■ Problem statement
Nothing but the lines from the start of the records below through the line that has "صور تحقق رقیق‌سازی ناظر" should appear, each exactly as given.

■ Extracted information
+++

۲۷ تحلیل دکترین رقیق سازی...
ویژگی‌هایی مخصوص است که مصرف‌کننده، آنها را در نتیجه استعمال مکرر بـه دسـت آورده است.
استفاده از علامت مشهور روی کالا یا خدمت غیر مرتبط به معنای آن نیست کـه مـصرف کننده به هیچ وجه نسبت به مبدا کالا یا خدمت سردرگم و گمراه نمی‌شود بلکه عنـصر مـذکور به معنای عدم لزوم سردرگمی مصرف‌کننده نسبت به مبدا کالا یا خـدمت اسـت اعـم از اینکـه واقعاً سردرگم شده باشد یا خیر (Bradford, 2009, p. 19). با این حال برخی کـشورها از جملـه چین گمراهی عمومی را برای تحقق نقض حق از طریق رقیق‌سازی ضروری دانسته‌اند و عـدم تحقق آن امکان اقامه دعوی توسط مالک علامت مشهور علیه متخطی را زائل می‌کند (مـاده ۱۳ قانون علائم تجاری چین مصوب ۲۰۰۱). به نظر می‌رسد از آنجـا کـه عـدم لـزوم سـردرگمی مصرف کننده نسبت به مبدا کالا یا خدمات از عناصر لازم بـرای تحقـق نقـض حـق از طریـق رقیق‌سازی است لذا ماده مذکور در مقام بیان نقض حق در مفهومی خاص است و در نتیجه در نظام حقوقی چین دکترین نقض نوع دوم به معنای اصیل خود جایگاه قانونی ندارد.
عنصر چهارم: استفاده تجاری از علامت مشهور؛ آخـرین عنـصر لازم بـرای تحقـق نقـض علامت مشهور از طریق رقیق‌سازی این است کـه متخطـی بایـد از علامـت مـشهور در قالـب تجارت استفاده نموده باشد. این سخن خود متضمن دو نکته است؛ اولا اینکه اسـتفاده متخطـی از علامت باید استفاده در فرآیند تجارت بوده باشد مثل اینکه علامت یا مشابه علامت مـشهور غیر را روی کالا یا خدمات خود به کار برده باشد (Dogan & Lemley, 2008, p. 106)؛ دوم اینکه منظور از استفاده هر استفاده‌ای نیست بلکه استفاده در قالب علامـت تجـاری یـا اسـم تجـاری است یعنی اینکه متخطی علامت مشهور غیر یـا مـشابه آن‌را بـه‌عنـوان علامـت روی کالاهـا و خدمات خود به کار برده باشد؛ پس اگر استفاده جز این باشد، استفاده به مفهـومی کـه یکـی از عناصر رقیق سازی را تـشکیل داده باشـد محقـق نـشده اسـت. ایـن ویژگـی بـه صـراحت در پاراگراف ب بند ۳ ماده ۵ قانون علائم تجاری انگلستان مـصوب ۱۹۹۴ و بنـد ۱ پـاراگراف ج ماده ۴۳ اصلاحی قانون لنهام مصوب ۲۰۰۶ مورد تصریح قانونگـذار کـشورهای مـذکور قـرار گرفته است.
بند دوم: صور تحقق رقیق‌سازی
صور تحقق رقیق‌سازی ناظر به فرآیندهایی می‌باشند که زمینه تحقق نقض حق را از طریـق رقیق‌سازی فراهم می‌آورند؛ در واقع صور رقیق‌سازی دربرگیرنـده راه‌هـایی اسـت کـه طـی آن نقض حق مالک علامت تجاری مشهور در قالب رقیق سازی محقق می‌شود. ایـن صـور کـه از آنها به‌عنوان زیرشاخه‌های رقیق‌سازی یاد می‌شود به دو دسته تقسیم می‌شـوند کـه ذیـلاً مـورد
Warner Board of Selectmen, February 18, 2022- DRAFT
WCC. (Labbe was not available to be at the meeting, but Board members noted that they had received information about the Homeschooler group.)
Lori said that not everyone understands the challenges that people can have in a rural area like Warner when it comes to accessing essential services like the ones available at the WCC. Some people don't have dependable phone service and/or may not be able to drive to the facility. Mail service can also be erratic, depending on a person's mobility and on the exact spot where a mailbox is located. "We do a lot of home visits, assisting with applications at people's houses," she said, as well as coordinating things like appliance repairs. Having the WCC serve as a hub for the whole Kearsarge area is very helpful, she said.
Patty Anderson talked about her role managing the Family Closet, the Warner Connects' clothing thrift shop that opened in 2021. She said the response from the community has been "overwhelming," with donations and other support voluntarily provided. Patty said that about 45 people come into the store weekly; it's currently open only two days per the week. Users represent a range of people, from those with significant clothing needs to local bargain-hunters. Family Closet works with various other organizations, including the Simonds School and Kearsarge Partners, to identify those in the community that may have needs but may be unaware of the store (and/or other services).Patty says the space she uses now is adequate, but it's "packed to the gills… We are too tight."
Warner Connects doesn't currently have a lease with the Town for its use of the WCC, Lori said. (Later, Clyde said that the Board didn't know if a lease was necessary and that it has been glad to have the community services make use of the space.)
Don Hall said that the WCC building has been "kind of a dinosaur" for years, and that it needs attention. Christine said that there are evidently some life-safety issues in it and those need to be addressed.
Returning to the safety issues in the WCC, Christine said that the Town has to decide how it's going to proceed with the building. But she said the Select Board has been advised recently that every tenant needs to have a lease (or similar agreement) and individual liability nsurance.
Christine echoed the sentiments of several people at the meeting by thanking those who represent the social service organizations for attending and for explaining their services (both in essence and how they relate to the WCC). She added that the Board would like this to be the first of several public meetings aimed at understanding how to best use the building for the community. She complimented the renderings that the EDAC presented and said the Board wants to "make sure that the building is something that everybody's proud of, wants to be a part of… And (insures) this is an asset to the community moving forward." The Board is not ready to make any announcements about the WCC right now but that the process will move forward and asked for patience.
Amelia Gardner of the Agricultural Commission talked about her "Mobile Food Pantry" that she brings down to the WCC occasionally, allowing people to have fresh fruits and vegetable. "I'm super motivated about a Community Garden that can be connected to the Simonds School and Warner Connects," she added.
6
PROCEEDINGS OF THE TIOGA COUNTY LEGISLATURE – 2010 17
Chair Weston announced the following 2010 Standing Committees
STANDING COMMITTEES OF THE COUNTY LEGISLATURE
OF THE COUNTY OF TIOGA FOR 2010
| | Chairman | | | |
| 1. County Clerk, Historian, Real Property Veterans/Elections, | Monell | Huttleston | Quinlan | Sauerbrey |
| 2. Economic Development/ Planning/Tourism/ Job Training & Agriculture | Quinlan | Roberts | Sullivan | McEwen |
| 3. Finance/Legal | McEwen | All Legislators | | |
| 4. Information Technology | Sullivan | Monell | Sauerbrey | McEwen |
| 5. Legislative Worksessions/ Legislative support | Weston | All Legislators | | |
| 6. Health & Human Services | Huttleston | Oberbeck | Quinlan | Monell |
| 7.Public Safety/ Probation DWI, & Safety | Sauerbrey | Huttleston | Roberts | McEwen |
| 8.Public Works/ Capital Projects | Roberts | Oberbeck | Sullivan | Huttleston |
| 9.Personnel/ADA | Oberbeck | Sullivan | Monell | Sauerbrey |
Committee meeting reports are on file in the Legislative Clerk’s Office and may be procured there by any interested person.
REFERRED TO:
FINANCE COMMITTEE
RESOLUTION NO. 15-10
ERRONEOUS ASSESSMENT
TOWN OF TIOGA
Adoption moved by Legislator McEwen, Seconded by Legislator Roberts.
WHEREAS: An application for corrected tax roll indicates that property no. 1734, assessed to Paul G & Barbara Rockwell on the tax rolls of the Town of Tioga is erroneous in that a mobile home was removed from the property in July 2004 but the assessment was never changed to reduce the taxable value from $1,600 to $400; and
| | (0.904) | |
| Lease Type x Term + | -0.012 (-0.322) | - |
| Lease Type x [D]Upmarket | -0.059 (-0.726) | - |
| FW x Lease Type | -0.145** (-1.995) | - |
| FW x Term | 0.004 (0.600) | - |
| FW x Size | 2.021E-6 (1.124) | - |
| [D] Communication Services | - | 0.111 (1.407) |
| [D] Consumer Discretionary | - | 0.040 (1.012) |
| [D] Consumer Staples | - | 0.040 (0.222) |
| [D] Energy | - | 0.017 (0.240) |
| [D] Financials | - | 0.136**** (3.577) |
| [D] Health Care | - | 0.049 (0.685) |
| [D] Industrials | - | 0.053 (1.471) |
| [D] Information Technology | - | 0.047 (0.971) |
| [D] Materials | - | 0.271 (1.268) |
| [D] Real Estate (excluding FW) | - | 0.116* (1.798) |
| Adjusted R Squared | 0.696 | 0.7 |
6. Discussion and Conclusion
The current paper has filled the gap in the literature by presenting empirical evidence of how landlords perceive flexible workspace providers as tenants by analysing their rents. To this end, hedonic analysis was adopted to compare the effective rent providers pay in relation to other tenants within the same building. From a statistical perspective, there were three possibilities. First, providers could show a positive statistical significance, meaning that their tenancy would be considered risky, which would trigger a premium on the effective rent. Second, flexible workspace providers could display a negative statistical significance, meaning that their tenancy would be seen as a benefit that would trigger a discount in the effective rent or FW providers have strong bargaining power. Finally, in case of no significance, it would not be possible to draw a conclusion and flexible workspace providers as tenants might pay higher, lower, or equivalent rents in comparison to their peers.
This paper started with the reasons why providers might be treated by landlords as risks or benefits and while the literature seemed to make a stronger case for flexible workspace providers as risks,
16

+++

■ Expected answer
۲۷ تحلیل دکترین رقیق سازی...
ویژگی‌هایی مخصوص است که مصرف‌کننده، آنها را در نتیجه استعمال مکرر بـه دسـت آورده است.
استفاده از علامت مشهور روی کالا یا خدمت غیر مرتبط به معنای آن نیست کـه مـصرف کننده به هیچ وجه نسبت به مبدا کالا یا خدمت سردرگم و گمراه نمی‌شود بلکه عنـصر مـذکور به معنای عدم لزوم سردرگمی مصرف‌کننده نسبت به مبدا کالا یا خـدمت اسـت اعـم از اینکـه واقعاً سردرگم شده باشد یا خیر (Bradford, 2009, p. 19). با این حال برخی کـشورها از جملـه چین گمراهی عمومی را برای تحقق نقض حق از طریق رقیق‌سازی ضروری دانسته‌اند و عـدم تحقق آن امکان اقامه دعوی توسط مالک علامت مشهور علیه متخطی را زائل می‌کند (مـاده ۱۳ قانون علائم تجاری چین مصوب ۲۰۰۱). به نظر می‌رسد از آنجـا کـه عـدم لـزوم سـردرگمی مصرف کننده نسبت به مبدا کالا یا خدمات از عناصر لازم بـرای تحقـق نقـض حـق از طریـق رقیق‌سازی است لذا ماده مذکور در مقام بیان نقض حق در مفهومی خاص است و در نتیجه در نظام حقوقی چین دکترین نقض نوع دوم به معنای اصیل خود جایگاه قانونی ندارد.
عنصر چهارم: استفاده تجاری از علامت مشهور؛ آخـرین عنـصر لازم بـرای تحقـق نقـض علامت مشهور از طریق رقیق‌سازی این است کـه متخطـی بایـد از علامـت مـشهور در قالـب تجارت استفاده نموده باشد. این سخن خود متضمن دو نکته است؛ اولا اینکه اسـتفاده متخطـی از علامت باید استفاده در فرآیند تجارت بوده باشد مثل اینکه علامت یا مشابه علامت مـشهور غیر را روی کالا یا خدمات خود به کار برده باشد (Dogan & Lemley, 2008, p. 106)؛ دوم اینکه منظور از استفاده هر استفاده‌ای نیست بلکه استفاده در قالب علامـت تجـاری یـا اسـم تجـاری است یعنی اینکه متخطی علامت مشهور غیر یـا مـشابه آن‌را بـه‌عنـوان علامـت روی کالاهـا و خدمات خود به کار برده باشد؛ پس اگر استفاده جز این باشد، استفاده به مفهـومی کـه یکـی از عناصر رقیق سازی را تـشکیل داده باشـد محقـق نـشده اسـت. ایـن ویژگـی بـه صـراحت در پاراگراف ب بند ۳ ماده ۵ قانون علائم تجاری انگلستان مـصوب ۱۹۹۴ و بنـد ۱ پـاراگراف ج ماده ۴۳ اصلاحی قانون لنهام مصوب ۲۰۰۶ مورد تصریح قانونگـذار کـشورهای مـذکور قـرار گرفته است.
بند دوم: صور تحقق رقیق‌سازی
صور تحقق رقیق‌سازی ناظر به فرآیندهایی می‌باشند که زمینه تحقق نقض حق را از طریـق رقیق‌سازی فراهم می‌آورند؛ در واقع صور رقیق‌سازی دربرگیرنـده راه‌هـایی اسـت کـه طـی آن نقض حق مالک علامت تجاری مشهور در قالب رقیق سازی محقق می‌شود. ایـن صـور کـه از آنها به‌عنوان زیرشاخه‌های رقیق‌سازی یاد می‌شود به دو دسته تقسیم می‌شـوند کـه ذیـلاً مـورد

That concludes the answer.